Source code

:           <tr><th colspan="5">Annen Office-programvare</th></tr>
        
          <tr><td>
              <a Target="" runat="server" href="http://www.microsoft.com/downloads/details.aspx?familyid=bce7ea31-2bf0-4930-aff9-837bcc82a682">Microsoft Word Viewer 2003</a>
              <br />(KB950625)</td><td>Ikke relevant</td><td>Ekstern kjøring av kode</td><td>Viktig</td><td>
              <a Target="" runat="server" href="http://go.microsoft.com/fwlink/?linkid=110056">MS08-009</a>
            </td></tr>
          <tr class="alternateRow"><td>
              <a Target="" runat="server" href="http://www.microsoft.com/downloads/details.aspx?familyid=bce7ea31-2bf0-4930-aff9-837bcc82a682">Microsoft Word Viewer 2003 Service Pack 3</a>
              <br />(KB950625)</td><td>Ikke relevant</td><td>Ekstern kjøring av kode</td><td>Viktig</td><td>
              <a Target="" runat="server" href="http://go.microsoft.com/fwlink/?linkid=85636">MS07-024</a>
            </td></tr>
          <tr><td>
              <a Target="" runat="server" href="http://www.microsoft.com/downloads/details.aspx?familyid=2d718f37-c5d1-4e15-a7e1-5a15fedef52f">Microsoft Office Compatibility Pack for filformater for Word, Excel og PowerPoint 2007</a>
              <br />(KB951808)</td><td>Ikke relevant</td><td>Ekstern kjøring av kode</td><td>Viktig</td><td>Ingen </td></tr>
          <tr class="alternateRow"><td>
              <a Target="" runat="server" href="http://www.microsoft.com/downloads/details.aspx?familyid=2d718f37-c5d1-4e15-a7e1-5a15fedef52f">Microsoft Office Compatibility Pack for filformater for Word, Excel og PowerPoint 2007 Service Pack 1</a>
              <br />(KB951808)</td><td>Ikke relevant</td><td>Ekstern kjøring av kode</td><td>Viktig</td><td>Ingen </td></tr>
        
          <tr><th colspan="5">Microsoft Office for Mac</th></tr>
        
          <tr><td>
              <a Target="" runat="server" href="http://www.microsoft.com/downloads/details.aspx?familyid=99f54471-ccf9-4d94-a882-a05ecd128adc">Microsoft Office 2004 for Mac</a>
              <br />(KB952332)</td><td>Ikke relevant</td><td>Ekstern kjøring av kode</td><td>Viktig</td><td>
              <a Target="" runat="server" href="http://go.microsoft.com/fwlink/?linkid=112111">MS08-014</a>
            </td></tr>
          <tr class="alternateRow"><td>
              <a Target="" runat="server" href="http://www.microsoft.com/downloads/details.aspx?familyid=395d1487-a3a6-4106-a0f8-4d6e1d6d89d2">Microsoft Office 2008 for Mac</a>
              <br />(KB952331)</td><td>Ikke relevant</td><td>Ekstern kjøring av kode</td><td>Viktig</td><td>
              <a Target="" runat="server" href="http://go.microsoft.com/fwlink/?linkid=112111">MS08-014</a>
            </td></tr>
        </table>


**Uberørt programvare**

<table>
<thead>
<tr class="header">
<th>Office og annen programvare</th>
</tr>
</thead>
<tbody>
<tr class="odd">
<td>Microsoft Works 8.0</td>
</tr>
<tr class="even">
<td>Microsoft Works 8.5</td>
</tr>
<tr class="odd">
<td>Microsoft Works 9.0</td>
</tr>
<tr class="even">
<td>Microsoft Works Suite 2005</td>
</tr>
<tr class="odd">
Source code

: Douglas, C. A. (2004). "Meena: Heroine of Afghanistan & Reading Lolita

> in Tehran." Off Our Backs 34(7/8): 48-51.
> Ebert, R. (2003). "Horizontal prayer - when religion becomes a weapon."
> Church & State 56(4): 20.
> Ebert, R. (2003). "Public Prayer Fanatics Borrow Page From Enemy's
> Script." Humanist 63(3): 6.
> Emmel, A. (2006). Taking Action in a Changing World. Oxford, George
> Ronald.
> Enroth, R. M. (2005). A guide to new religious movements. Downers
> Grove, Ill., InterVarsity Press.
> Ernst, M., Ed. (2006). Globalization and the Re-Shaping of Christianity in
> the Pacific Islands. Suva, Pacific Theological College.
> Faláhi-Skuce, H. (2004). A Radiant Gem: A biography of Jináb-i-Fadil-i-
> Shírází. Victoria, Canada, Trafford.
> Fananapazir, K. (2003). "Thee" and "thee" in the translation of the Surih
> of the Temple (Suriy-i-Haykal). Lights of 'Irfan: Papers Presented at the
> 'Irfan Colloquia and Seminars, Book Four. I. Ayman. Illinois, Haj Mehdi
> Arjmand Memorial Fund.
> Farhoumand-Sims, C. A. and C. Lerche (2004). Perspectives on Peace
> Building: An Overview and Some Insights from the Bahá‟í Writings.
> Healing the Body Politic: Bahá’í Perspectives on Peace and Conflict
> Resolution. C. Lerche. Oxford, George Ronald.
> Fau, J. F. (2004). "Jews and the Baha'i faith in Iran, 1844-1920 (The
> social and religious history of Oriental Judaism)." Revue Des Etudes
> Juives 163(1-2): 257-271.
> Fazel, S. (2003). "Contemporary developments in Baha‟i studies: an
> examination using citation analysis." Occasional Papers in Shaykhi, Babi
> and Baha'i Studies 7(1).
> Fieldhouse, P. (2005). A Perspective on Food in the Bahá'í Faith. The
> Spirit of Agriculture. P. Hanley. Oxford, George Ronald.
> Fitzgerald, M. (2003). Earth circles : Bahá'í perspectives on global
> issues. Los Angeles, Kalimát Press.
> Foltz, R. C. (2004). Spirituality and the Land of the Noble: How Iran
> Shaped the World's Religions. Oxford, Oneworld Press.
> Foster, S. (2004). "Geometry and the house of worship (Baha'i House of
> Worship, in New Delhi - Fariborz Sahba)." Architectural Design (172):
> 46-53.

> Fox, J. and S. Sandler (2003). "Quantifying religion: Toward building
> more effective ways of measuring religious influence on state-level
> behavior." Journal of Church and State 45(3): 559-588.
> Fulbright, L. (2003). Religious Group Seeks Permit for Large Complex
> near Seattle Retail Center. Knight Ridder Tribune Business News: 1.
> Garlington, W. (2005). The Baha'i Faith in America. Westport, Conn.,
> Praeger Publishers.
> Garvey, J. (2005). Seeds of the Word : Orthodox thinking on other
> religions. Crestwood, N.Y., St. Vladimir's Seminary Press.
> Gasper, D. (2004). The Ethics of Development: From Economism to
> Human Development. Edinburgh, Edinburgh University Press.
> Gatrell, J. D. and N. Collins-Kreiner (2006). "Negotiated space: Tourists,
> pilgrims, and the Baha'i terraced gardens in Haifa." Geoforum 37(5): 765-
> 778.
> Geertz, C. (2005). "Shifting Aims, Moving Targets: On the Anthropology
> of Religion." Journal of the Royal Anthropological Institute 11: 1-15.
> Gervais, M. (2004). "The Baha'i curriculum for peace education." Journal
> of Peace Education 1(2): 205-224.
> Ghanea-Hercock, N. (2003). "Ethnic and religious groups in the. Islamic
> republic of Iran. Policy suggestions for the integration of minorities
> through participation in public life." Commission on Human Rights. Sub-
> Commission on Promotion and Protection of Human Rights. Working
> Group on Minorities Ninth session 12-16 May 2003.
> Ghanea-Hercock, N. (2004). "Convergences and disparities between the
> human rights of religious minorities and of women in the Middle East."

(Try it):
There is a line with "Worship, in New" and a line with "integration of minorities" above. Copy exactly those two lines and all lines between them, with nothing else.

(Answer box):
> Worship, in New Delhi - Fariborz Sahba)." Architectural Design (172):
> 46-53.

> Fox, J. and S. Sandler (2003). "Quantifying religion: Toward building
> more effective ways of measuring religious influence on state-level
> behavior." Journal of Church and State 45(3): 559-588.
> Fulbright, L. (2003). Religious Group Seeks Permit for Large Complex
> near Seattle Retail Center. Knight Ridder Tribune Business News: 1.
> Garlington, W. (2005). The Baha'i Faith in America. Westport, Conn.,
> Praeger Publishers.
> Garvey, J. (2005). Seeds of the Word : Orthodox thinking on other
> religions. Crestwood, N.Y., St. Vladimir's Seminary Press.
> Gasper, D. (2004). The Ethics of Development: From Economism to
> Human Development. Edinburgh, Edinburgh University Press.
> Gatrell, J. D. and N. Collins-Kreiner (2006). "Negotiated space: Tourists,
> pilgrims, and the Baha'i terraced gardens in Haifa." Geoforum 37(5): 765-
> 778.
> Geertz, C. (2005). "Shifting Aims, Moving Targets: On the Anthropology
> of Religion." Journal of the Royal Anthropological Institute 11: 1-15.
> Gervais, M. (2004). "The Baha'i curriculum for peace education." Journal
> of Peace Education 1(2): 205-224.
> Ghanea-Hercock, N. (2003). "Ethnic and religious groups in the. Islamic
> republic of Iran. Policy suggestions for the integration of minorities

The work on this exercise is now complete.